Traumatic events, such as brain injuries, strokes, and heart attacks affect millions of people each year and can be fatal. All of these conditions involve oxidative stress, which is a bodily imbalance between the levels of free radicals and antioxidants.
In the case of traumatic brain injuries, the number of free radicals increases rapidly, resulting in tissue damage and, potentially, organ dysfunction. This imbalance can also lead to the lasting effects of heart attack and stroke.
Antioxidant therapy is one way to combat oxidative stress. Researchers are still studying its efficacy, but many consider it to be a promising treatment. However, natural antioxidants, such as the enzyme superoxide dismutase, tend to be overrun by free radicals called reactive oxygen species (ROS).
Scientists have long sought an artificial antioxidant that could help the body’s natural antioxidants overpower ROS. Now researchers working at several separate universities in Texas have come across an unexpected ally — a coal-based antioxidant.

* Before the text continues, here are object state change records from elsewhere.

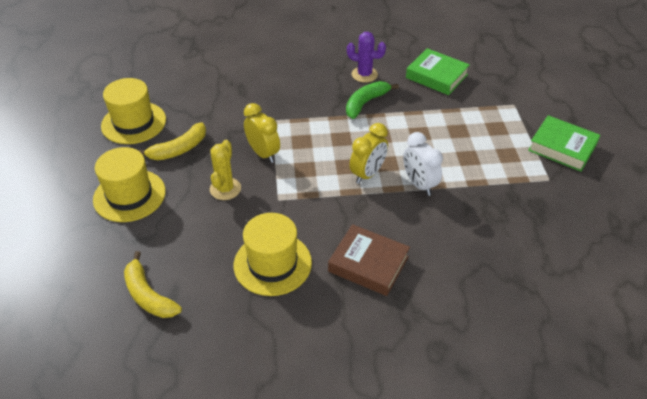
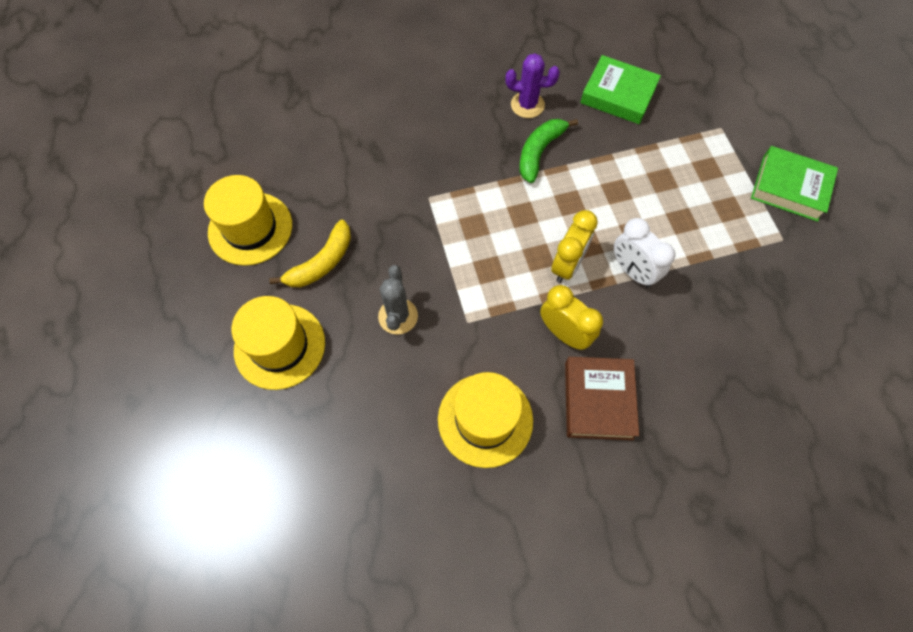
camera: 10 degrees left, 20 degrees up
(148, 295) = (348, 492): yellow banana -> none
(225, 189) = (398, 316): yellow cactus -> grey cactus
(263, 153) = (431, 253): yellow clock -> yellow clock (564, 333)
(368, 264) = (598, 400): brown book -> brown book turned 75 degrees clockwise

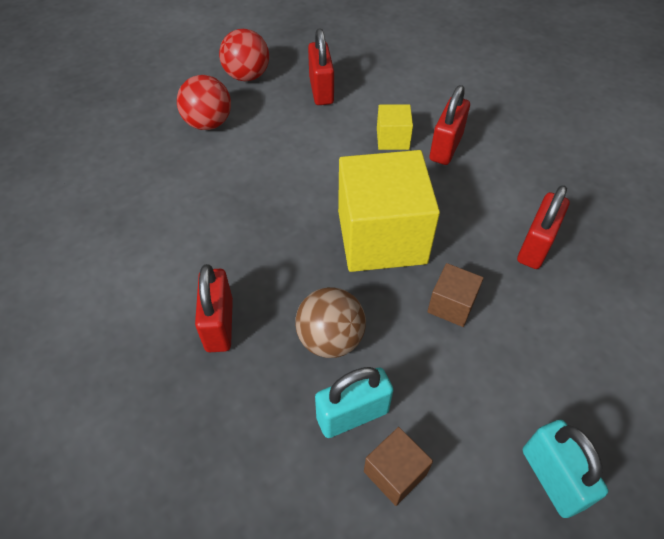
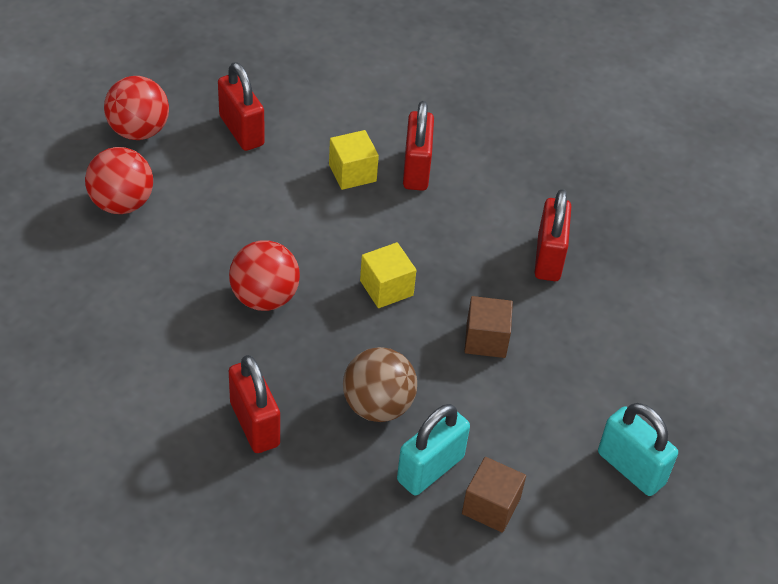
camera: 25 degrees left, 5 degrees down
(278, 219) = (264, 297): none -> red ball
(381, 237) = (386, 288): yellow cube -> yellow cube, size x0.45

The antioxidant is based on graphene quantum dots (GQDs) which scientists first discovered in 2013. The quantum dots are tiny semiconductor particles that scientists can manipulate in certain ways. It was previously shown that adding polyethylene glycol (PEG) to hydrophilic clusters could reduce oxidative stress. One nanoparticle canceled out thousands of ROS molecules.
But coal has been found to provide a much cheaper and more convenient solution. The scientists found that adding PEG to coal-derived quantum dots was equally, if not more, effective. Testing the coal dots on live cells taken from rodents, the researchers were able to show that a number of different concentrations reduced ROS activity. They saw a positive effect even when they administered the quantum dots 15 minutes after adding hydrogen peroxide to the samples. Hydrogen peroxide is a chemical that induces oxidative stress.
The researchers extracted quantum dots from both bituminous and anthracite coal. While dots from the former are smaller, they were less effect; on the other hand dots derived from anthracite could preserve more cells even at lower concentrations.
Although the scientists will have to do more research into antioxidant therapy, they believe their work will be hugely beneficial in the future, as coal-derived quantum dots are much simpler and less expensive to produce and opens the door to more readily accessible therapies.